The 8th European Innovation Summit (EIS), held by Knowledge4Innovation, is providing a good opportunity for the EU stakeholders to discuss with the MEPs, Commissioners and high-level EU policy makers, on the key challenges to Europe’s innovation performance and work towards an improved common understanding on the goals and needs to the benefit of the EU and its citizens.
Nowadays, wherever we look innovation & technology are there. At healthcare level, these are key components as ‘Innovation’ as a response to major societal challenges is not only about technologies designed by researchers in labs, it requires the involvement of the users, frontline, from the start of the design. Better connection and communication between science and society is urgently needed.
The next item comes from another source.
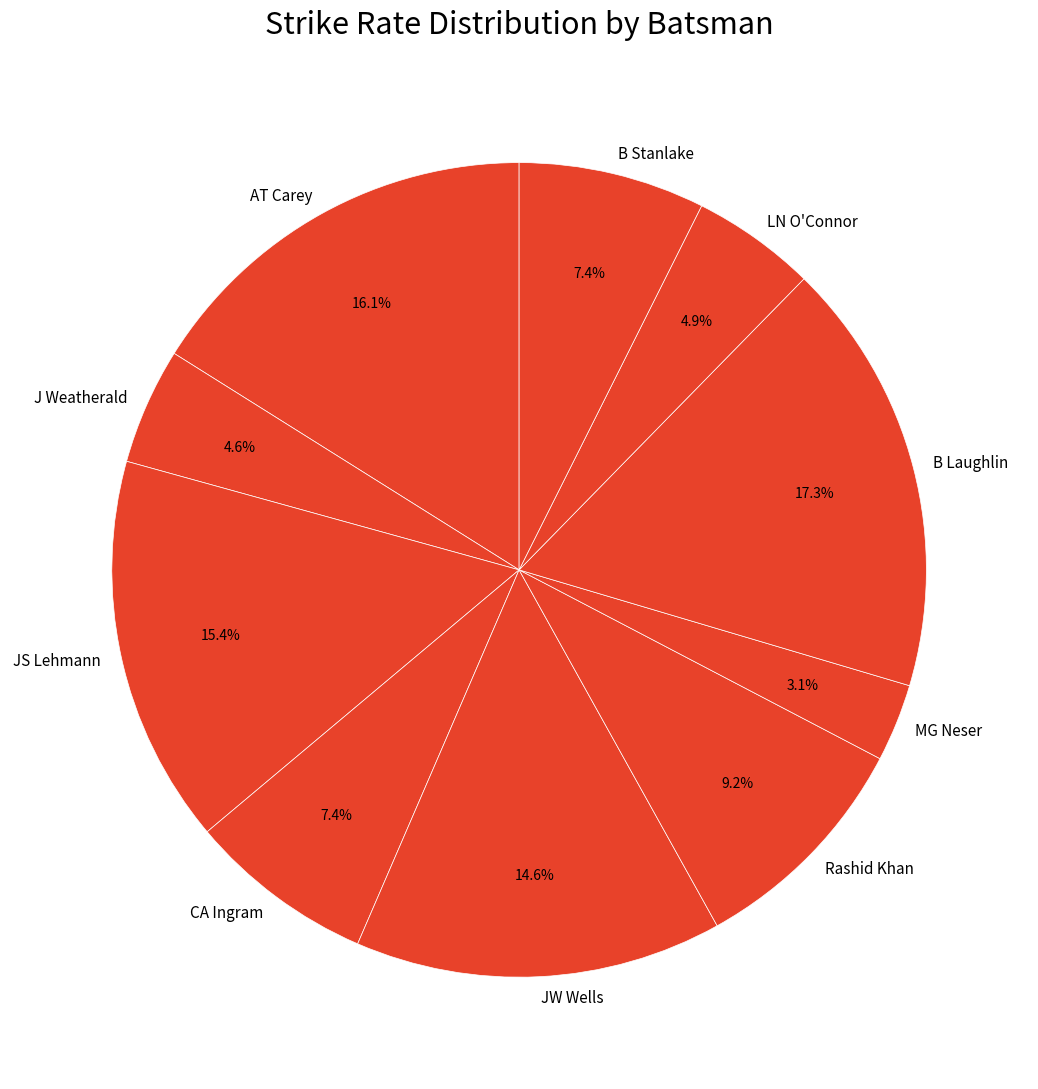

How many segments does this pie chart have?

10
But how will this work out in Horizon 2020?
The EU is facing a challenging future consisting of continuous decreases in health budgets that do not facilitate the creation of innovation and uptake of new technologies supporting the organisational aspects of nurses daily practice. Therefore, the review of Horizon 2020 will need to focus on frontline first! Engaging nurses in largescale proposals, in a systematic and coordinated way, will need to replace tradition work packages. Open innovation needs to follow frontline, and frontline will then follow open innovation. This is key to impact positively on the health ecosystem, instead of pushing for disruptive business models, which do not provide solutions for frontline, instead they create more challenges. Thus, Horizon 2020 need to be more innovative in structure, focussing on frontline engagement as crosscutting theme to reach deployment, and return on investment.
Furthermore, the robotics industry and nurses should work together to boost innovation to increase patient safety and support the nurses more in their clinical practice, and thus help to increase productivity and quality time spent with the people needing care. The technology industry should develop products that support the workforce frontline while the health professionals’ eSkills are further designed from that perspective, instead of IT managers and civil servants telling prescriptively what nurses and doctors need to do. As the single largest occupational group in healthcare, nurses have a critical but a constructive voice to play a key role in building strategic Intelligence capital within open innovations which should be ‘fit for purpose and practice’.